Accouplements 17

Éric Chevillard, le Désordre azerty, 2014, couverture(Accouplements : une rubriquel’Oreille tendue s’amuse à mettre en vis-à-vis deux textes d’horizons éloignés.)

Le 15 octobre 1759, Diderot écrit à Sophie Volland :

On parla ensuite d’un monsieur de St. Germain qui a cent cinquante à cent soixante ans, et qui se rajeunit quand il se trouve vieux. On disait que si cet homme avait le secret de rajeunir d’une heure, en doublant la dose, il pourrait rajeunir d’un an, de dix, et retourner ainsi dans le ventre de sa mère (éd. Chouillet 1986, p. 170).
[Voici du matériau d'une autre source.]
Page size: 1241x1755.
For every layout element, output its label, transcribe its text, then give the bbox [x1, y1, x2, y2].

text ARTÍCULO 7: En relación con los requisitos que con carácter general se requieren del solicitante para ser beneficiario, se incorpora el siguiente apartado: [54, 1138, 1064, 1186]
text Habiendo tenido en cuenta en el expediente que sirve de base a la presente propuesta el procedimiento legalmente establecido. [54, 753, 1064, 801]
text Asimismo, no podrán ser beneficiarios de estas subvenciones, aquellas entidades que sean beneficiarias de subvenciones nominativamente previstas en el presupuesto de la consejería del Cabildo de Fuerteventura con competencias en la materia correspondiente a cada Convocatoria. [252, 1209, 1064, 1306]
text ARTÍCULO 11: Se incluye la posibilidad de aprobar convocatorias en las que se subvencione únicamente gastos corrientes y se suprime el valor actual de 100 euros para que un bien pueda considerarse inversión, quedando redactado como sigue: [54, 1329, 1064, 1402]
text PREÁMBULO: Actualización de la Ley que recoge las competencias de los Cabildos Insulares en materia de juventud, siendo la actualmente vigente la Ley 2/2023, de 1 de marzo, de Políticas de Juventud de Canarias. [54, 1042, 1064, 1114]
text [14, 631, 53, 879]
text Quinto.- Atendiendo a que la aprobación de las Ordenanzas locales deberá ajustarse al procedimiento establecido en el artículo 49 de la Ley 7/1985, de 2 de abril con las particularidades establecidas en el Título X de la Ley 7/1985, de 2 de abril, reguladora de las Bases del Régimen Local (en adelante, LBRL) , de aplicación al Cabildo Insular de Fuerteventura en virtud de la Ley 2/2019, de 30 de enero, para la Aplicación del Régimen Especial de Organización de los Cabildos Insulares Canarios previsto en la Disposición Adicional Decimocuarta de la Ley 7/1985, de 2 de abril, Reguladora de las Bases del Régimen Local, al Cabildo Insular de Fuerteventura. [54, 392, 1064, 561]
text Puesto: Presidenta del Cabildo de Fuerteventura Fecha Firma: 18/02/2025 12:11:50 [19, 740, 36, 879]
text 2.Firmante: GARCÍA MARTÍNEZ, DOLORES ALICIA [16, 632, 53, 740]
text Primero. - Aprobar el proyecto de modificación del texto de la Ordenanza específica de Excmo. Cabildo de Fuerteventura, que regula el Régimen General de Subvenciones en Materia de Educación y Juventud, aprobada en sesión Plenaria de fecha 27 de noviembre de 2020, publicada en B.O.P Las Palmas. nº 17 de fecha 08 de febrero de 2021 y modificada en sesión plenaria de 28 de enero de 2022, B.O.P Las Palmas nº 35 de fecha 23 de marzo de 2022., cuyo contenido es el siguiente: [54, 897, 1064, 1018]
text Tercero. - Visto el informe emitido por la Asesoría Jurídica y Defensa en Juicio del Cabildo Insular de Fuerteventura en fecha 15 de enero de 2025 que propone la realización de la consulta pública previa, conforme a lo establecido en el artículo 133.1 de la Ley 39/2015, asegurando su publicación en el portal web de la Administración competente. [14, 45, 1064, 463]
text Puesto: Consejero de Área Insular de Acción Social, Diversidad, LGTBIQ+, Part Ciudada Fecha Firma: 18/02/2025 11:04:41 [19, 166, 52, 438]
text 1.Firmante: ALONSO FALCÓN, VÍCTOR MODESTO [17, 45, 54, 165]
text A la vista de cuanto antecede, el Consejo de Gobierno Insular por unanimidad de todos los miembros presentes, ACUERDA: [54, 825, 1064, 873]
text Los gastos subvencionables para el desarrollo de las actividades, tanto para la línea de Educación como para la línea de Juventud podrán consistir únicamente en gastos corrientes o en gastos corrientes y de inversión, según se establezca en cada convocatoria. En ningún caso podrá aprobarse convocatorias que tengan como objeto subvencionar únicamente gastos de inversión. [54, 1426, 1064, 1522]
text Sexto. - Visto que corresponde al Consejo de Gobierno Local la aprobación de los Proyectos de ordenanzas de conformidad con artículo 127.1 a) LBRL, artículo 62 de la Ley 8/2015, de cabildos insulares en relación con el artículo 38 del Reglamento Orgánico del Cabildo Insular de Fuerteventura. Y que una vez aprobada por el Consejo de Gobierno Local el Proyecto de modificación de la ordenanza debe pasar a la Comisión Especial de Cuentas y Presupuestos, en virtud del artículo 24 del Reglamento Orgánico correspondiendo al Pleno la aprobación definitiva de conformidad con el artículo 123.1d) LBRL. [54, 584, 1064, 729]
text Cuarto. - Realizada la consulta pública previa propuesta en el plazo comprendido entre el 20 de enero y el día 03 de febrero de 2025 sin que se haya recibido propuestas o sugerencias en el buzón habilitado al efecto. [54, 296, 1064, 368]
En 2014, Éric Chevillard, dans le Désordre azerty :

Le quinquagénaire d’aujourd’hui avait trente ans au XIXe siècle. Le trentenaire de l’époque avait lui-même dix-huit ans et le garçonnet de dix ans n’était pas né encore (p. 79).

La littérature : machine à remonter le temps.

 

[Complément du 30 novembre 2016]

On peut retourner dans le ventre de sa mère ou ne pas naître. On peut aussi sortir du temps, comme dans «Jouvence», court texte que publie Nicolas Guay en 2015.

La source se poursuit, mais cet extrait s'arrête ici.